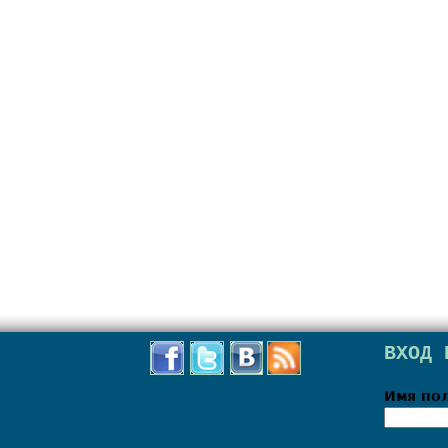
ВХОД 
Имя по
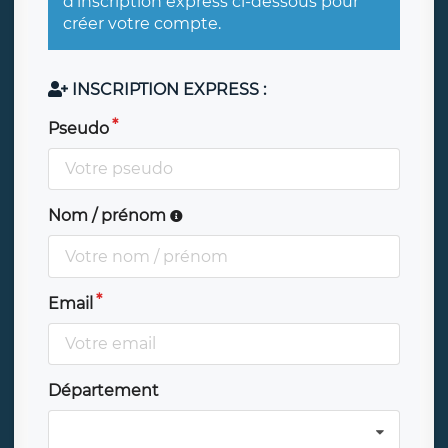
d'inscription express ci-dessous pour
créer votre compte.
INSCRIPTION EXPRESS :
Pseudo
Nom / prénom
Email
Département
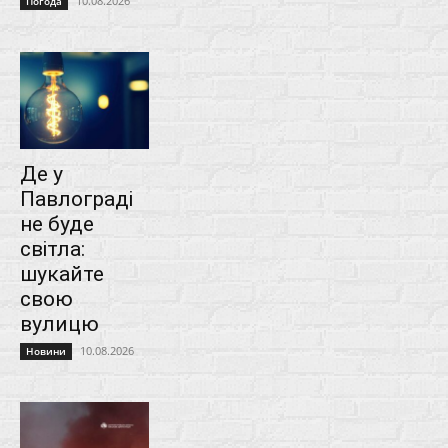
10.08.2026
Погода
Де у
Павлограді
не буде
світла:
шукайте
свою
вулицю
10.08.2026
Новини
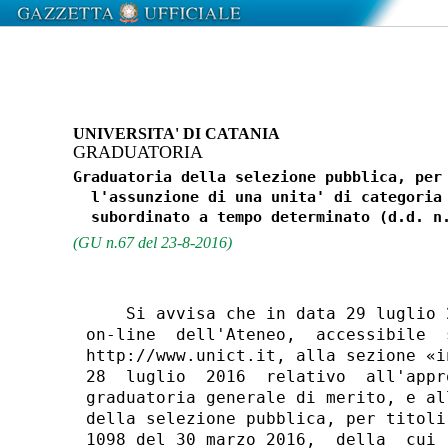
UNIVERSITA' DI CATANIA
GRADUATORIA
Graduatoria della selezione pubblica, per 
  l'assunzione di una unita' di categoria 
(GU n.67 del 23-8-2016)
    Si avvisa che in data 29 luglio 
on-line  dell'Ateneo,  accessibile  
http://www.unict.it, alla sezione «i
28  luglio  2016  relativo  all'appr
graduatoria generale di merito, e al
della selezione pubblica, per titoli
1098 del 30 marzo 2016,  della  cui 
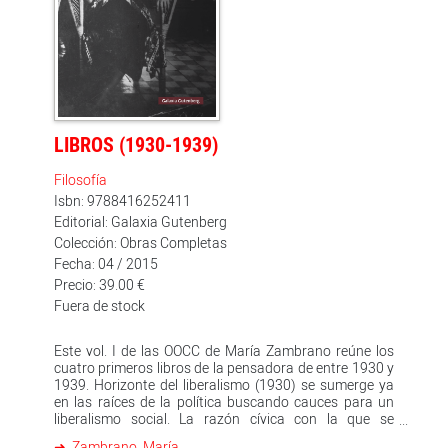
LIBROS (1930-1939)
Filosofía
Isbn: 9788416252411
Editorial: Galaxia Gutenberg
Colección: Obras Completas
Fecha: 04 / 2015
Precio: 39.00 €
Fuera de stock
Este vol. I de las OOCC de María Zambrano reúne los
cuatro primeros libros de la pensadora de entre 1930 y
1939. Horizonte del liberalismo (1930) se sumerge ya
en las raíces de la política buscando cauces para un
liberalismo social. La razón cívica con la que se
inaugura su pensamiento muestra ya en ese libro los
Zambrano, María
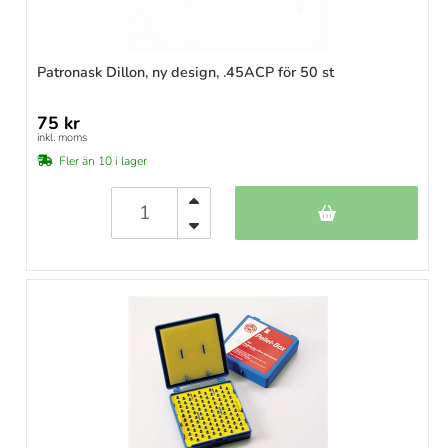
Patronask Dillon, ny design, .45ACP för 50 st
75 kr
inkl. moms
Fler än 10 i lager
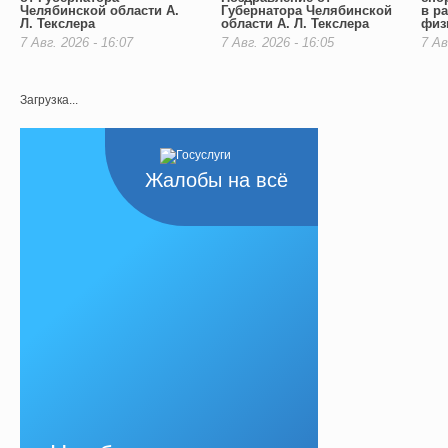
Челябинской области А.
Губернатора Челябинской
в р
Л. Текслера
области А. Л. Текслера
физ
7 Авг. 2026 - 16:07
7 Авг. 2026 - 16:05
7 Ав
Загрузка...
Жалобы на всё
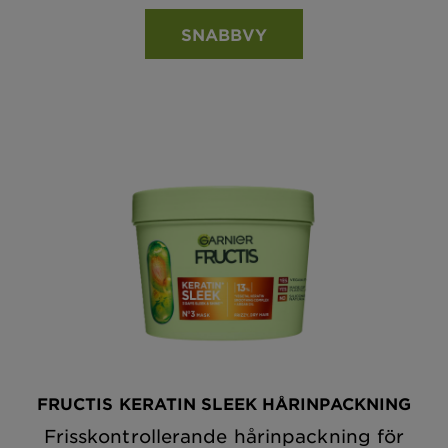
SNABBVY
FRUCTIS KERATIN SLEEK HÅRINPACKNING
Frisskontrollerande hårinpackning för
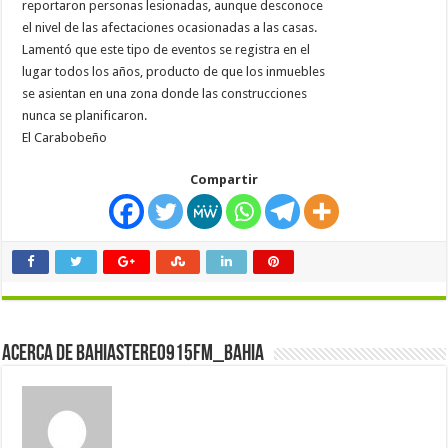
reportaron personas lesionadas, aunque desconoce
el nivel de las afectaciones ocasionadas a las casas.
Lamentó que este tipo de eventos se registra en el
lugar todos los años, producto de que los inmuebles
se asientan en una zona donde las construcciones
nunca se planificaron.
El Carabobeño
Compartir
Acerca de bahiastereo915fm_bahia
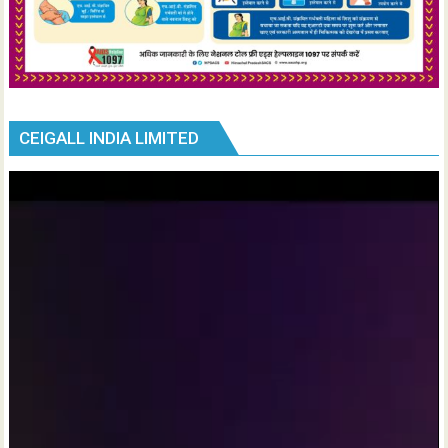
CEIGALL INDIA LIMITED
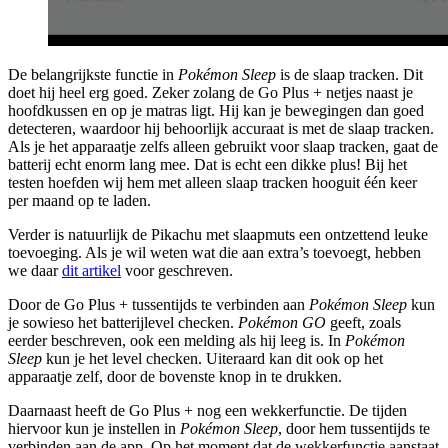
De belangrijkste functie in
Pokémon Sleep
is de slaap tracken. Dit
doet hij heel erg goed. Zeker zolang de Go Plus + netjes naast je
hoofdkussen en op je matras ligt. Hij kan je bewegingen dan goed
detecteren, waardoor hij behoorlijk accuraat is met de slaap tracken.
Als je het apparaatje zelfs alleen gebruikt voor slaap tracken, gaat de
batterij echt enorm lang mee. Dat is echt een dikke plus! Bij het
testen hoefden wij hem met alleen slaap tracken hooguit één keer
per maand op te laden.
Verder is natuurlijk de Pikachu met slaapmuts een ontzettend leuke
toevoeging. Als je wil weten wat die aan extra’s toevoegt, hebben
we daar
dit artikel
voor geschreven.
Door de Go Plus + tussentijds te verbinden aan
Pokémon Sleep
kun
je sowieso het batterijlevel checken.
Pokémon GO
geeft, zoals
eerder beschreven, ook een melding als hij leeg is. In
Pokémon
Sleep
kun je het level checken. Uiteraard kan dit ook op het
apparaatje zelf, door de bovenste knop in te drukken.
Daarnaast heeft de Go Plus + nog een wekkerfunctie. De tijden
hiervoor kun je instellen in
Pokémon Sleep
, door hem tussentijds te
verbinden aan de app. Op het moment dat de wekkerfunctie aanstaat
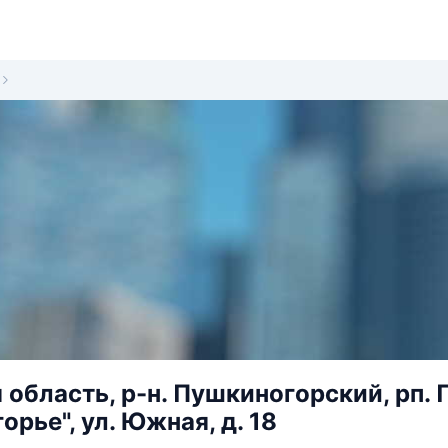
 область, р-н. Пушкиногорский, рп.
рье", ул. Южная, д. 18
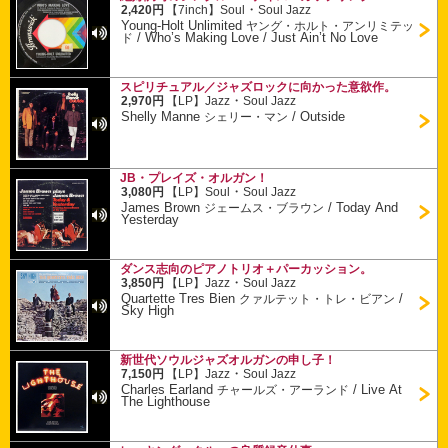
・
2,420円
【7inch】
Soul
Soul Jazz
Young-Holt Unlimited
ヤング・ホルト・アンリミテッ
/
Who’s Making Love / Just Ain’t No Love
ド
スピリチュアル／ジャズロックに向かった意欲作。
・
2,970円
【LP】
Jazz
Soul Jazz
Shelly Manne
/
Outside
シェリー・マン
JB・プレイズ・オルガン！
・
3,080円
【LP】
Soul
Soul Jazz
James Brown
/
Today And
ジェームス・ブラウン
Yesterday
ダンス志向のピアノトリオ＋パーカッション。
・
3,850円
【LP】
Jazz
Soul Jazz
Quartette Tres Bien
/
クァルテット・トレ・ビアン
Sky High
新世代ソウルジャズオルガンの申し子！
・
7,150円
【LP】
Jazz
Soul Jazz
Charles Earland
/
Live At
チャールズ・アーランド
The Lighthouse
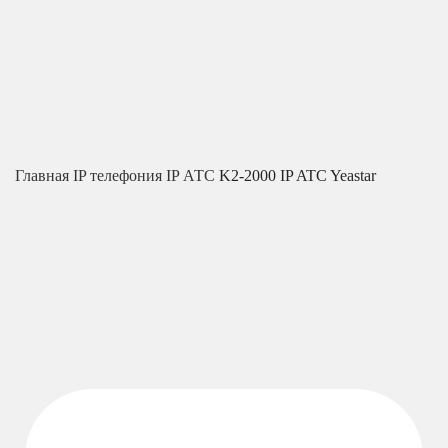
Главная
IP телефония
IP АТС
K2-2000 IP ATC Yeastar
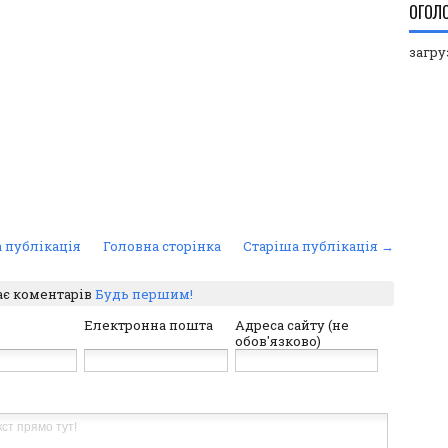
ОГОЛ
загруз
 публікація
Головна сторінка
Старіша публікація →
ає коментарів
Будь першим!
Електронна пошта
Адреса сайту (не
обов'язково)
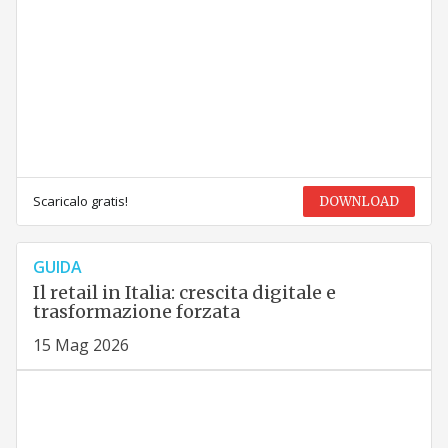
Scaricalo gratis!
DOWNLOAD
GUIDA
Il retail in Italia: crescita digitale e
trasformazione forzata
15 Mag 2026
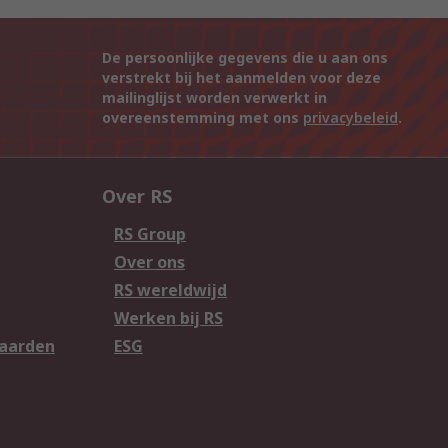
De persoonlijke gegevens die u aan ons
verstrekt bij het aanmelden voor deze
mailinglijst worden verwerkt in
overeenstemming met ons
privacybeleid
.
Over RS
RS Group
Over ons
RS wereldwijd
Werken bij RS
aarden
ESG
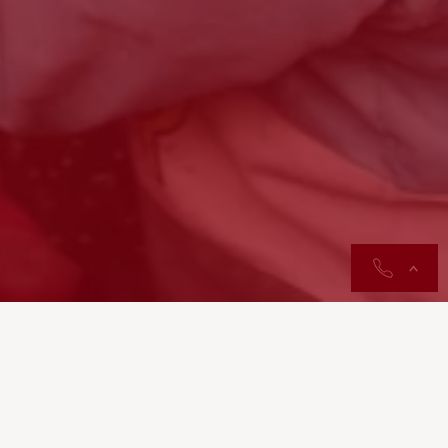
contactos
Sabia que milhares de pessoas por ano são obrigadas a
deixar tudo para trás e procurar um lugar mais seguro
para viver? Consegue imaginar-se nestas
circunstâncias?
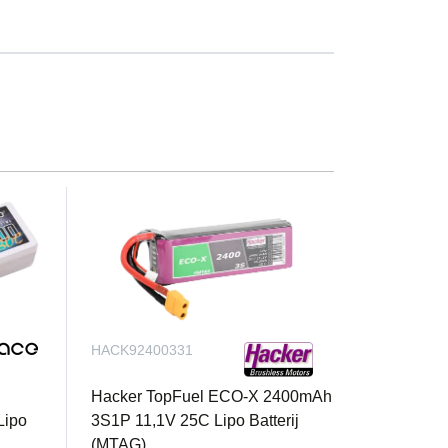
eronbesturing en geavanceerde mixopties
HACK92400331
Hacker TopFuel ECO-X 2400mAh
Lipo
3S1P 11,1V 25C Lipo Batterij
(MTAG)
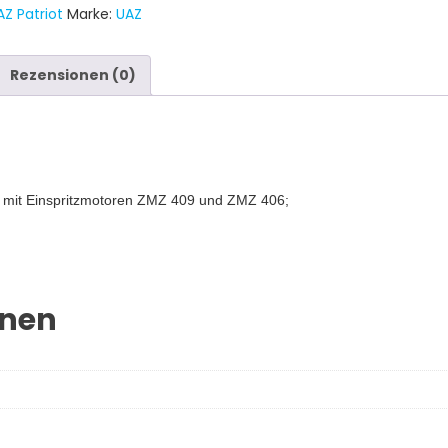
AZ Patriot
Marke:
UAZ
Rezensionen (0)
le mit Einspritzmotoren ZMZ 409 und ZMZ 406;
onen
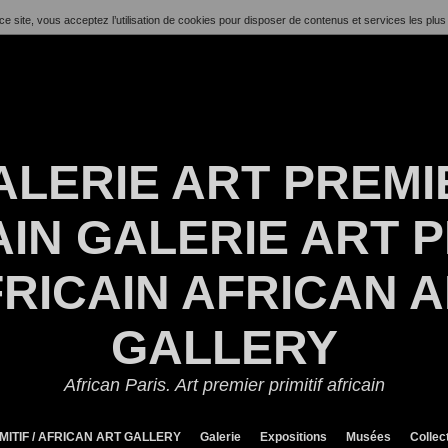
ce site, vous acceptez l’utilisation de cookies pour disposer de contenus et services les plus
ALERIE ART PREMI
IN GALERIE ART P
RICAIN AFRICAN 
GALLERY
African Paris. Art premier primitif africain
MITIF / AFRICAN ART GALLERY
Galerie
Expositions
Musées
Collec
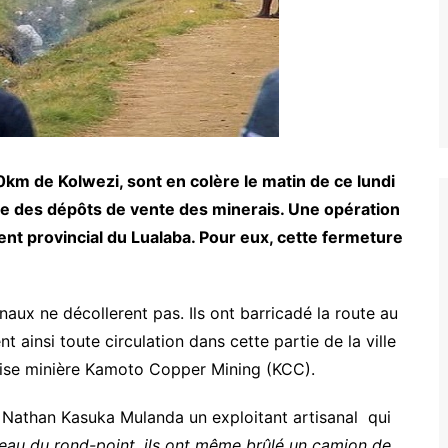
0km de Kolwezi, sont en colère le matin de ce lundi
re des dépôts de vente des minerais. Une opération
t provincial du Lualaba. Pour eux, cette fermeture
naux ne décollerent pas. Ils ont barricadé la route au
 ainsi toute circulation dans cette partie de la ville
eprise minière Kamoto Copper Mining (KCC).
e Nathan Kasuka Mulanda un exploitant artisanal qui
eau du rond-point, ils ont même brûlé un camion de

> EXERCISE OBJECTIVE:
Please copy the lines from the line with "Patronask Dillon, ny design, .45ACP för 50 st" up to and including the line with "Южная, д. 18", leaving the pictures out of your answer.

> EXPECTED ANSWER:
Patronask Dillon, ny design, .45ACP för 50 st
75 kr
inkl. moms
Fler än 10 i lager
Челябинской области А.
Губернатора Челябинской
в р
Л. Текслера
области А. Л. Текслера
физ
7 Авг. 2026 - 16:07
7 Авг. 2026 - 16:05
7 Ав
Загрузка...
Жалобы на всё
SNABBVY
FRUCTIS KERATIN SLEEK HÅRINPACKNING
Frisskontrollerande hårinpackning för
reportaron personas lesionadas, aunque desconoce
el nivel de las afectaciones ocasionadas a las casas.
Lamentó que este tipo de eventos se registra en el
lugar todos los años, producto de que los inmuebles
se asientan en una zona donde las construcciones
nunca se planificaron.
El Carabobeño
Compartir
Acerca de bahiastereo915fm_bahia
CEIGALL INDIA LIMITED
De belangrijkste functie in
Pokémon Sleep
is de slaap tracken. Dit
doet hij heel erg goed. Zeker zolang de Go Plus + netjes naast je
hoofdkussen en op je matras ligt. Hij kan je bewegingen dan goed
detecteren, waardoor hij behoorlijk accuraat is met de slaap tracken.
Als je het apparaatje zelfs alleen gebruikt voor slaap tracken, gaat de
batterij echt enorm lang mee. Dat is echt een dikke plus! Bij het
testen hoefden wij hem met alleen slaap tracken hooguit één keer
per maand op te laden.
Verder is natuurlijk de Pikachu met slaapmuts een ontzettend leuke
toevoeging. Als je wil weten wat die aan extra’s toevoegt, hebben
we daar
dit artikel
voor geschreven.
Door de Go Plus + tussentijds te verbinden aan
Pokémon Sleep
kun
je sowieso het batterijlevel checken.
Pokémon GO
geeft, zoals
eerder beschreven, ook een melding als hij leeg is. In
Pokémon
Sleep
kun je het level checken. Uiteraard kan dit ook op het
apparaatje zelf, door de bovenste knop in te drukken.
Daarnaast heeft de Go Plus + nog een wekkerfunctie. De tijden
hiervoor kun je instellen in
Pokémon Sleep
, door hem tussentijds te
verbinden aan de app. Op het moment dat de wekkerfunctie aanstaat
 область, р-н. Пушкиногорский, рп.
рье", ул. Южная, д. 18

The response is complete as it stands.